* **TASK DESCRIPTION**:
State how many lines of the listing below contain the word "local". Give the number alone.

* **RECORDS PROVIDED**:
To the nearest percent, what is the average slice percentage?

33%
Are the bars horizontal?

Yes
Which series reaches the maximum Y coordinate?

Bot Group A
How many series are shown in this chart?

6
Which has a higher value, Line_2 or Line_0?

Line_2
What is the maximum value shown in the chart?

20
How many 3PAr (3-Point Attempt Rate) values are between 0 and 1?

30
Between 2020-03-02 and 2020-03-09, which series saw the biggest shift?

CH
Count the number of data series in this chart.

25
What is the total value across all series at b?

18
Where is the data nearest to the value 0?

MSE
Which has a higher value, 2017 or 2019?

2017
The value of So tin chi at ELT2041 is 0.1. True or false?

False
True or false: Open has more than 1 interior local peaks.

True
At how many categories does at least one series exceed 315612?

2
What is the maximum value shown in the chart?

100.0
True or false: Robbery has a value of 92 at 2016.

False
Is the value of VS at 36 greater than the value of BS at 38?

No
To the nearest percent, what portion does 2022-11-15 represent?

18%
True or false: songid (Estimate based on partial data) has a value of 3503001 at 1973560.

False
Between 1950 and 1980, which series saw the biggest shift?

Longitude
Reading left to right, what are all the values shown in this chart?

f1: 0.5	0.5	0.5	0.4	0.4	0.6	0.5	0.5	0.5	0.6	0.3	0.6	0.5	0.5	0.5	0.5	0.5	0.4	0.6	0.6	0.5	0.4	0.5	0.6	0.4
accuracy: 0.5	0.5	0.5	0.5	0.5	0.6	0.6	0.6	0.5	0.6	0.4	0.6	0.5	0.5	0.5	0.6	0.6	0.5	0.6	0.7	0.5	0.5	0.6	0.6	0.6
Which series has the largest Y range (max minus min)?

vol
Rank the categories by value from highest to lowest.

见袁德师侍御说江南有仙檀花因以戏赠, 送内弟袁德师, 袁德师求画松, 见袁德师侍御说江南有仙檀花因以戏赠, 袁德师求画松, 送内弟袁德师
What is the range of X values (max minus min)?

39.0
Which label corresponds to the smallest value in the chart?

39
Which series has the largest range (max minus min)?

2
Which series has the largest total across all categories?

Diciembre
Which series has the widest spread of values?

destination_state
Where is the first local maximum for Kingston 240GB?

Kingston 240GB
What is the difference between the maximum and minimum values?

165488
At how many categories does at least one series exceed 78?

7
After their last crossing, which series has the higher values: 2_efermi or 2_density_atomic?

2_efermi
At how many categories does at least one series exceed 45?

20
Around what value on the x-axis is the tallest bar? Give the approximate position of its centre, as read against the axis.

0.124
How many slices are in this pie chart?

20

* **ANSWER FOR THIS EXERCISE**:
2